Ahmad mencontohkan, dalam sektor pangan, banyak masyarakat sudah meninggalkan pangan lokalnya. Saat ini, masyarakat sangat bergantung pada pangan berbahan gandum dan beras. Padahal, kekayaan pangan lokal Nusantara sangat beragam.

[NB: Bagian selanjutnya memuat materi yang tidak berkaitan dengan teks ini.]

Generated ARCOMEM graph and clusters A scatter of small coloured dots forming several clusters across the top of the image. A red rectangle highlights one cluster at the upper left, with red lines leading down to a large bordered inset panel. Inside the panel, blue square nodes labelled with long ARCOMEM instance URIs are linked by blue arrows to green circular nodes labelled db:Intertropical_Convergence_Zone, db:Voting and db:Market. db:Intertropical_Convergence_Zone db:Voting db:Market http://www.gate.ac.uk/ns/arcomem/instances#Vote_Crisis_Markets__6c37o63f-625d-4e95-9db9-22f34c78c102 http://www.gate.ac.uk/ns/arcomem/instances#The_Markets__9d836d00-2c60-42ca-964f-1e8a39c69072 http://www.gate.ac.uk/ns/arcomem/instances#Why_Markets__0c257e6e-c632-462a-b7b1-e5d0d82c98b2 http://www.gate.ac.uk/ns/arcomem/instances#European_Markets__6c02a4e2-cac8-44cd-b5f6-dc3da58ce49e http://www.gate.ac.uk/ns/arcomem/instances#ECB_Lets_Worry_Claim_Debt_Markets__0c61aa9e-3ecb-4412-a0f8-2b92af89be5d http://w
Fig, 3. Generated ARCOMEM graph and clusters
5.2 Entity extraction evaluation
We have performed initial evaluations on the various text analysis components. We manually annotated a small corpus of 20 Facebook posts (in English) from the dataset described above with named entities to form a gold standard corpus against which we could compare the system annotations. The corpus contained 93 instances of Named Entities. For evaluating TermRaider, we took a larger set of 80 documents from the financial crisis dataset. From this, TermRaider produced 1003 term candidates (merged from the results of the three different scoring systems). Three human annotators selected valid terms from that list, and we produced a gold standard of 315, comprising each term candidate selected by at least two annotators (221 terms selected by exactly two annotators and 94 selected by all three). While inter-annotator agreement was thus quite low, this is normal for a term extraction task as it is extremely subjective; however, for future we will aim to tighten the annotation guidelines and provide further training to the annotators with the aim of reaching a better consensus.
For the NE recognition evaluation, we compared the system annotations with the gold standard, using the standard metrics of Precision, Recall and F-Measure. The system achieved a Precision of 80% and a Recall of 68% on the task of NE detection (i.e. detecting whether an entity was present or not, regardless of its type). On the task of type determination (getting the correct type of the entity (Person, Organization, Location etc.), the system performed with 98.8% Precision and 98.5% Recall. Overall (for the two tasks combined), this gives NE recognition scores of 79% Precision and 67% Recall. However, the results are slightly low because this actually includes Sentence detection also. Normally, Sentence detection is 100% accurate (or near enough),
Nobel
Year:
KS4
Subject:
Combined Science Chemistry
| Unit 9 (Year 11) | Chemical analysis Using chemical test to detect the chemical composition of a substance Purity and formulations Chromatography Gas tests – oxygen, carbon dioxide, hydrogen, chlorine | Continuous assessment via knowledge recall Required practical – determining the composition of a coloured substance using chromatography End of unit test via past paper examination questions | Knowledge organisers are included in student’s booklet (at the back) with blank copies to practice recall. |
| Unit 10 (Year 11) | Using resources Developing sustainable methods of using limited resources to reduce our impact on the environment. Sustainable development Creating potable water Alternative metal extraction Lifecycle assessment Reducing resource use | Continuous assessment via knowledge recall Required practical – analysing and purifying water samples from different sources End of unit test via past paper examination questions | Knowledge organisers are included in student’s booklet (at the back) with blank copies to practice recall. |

”Kita juga memiliki pengetahuan lokal mengenai mana yang boleh dimakan dan tidak boleh dimakan karena beracun. Jenis apa yang dipanen dalam kurun waktu tertentu. Itu pengetahuan luar biasa dan belum terdokumentasikan semuanya,” katanya.
Pendiri penerbit Komunitas Bambu, JJ Rizal, mengatakan, Rumphius sangat menghargai pengetahuan lokal. Ia memanggil warga lokal yang memberinya pengetahuan dengan sebutan master.
Ia berharap penerbitan buku Kotak Keajaiban Benua Maritim: Ambon Abad XVII dapat mengingatkan pentingnya sejarah ilmu pengetahuan dalam historiografi nasional yang selama ini sering dikesampingkan. ”Semoga setiap tahun bisa menerbitkan satu jilid (terjemahan karya Rumphius),” ujar Rizal.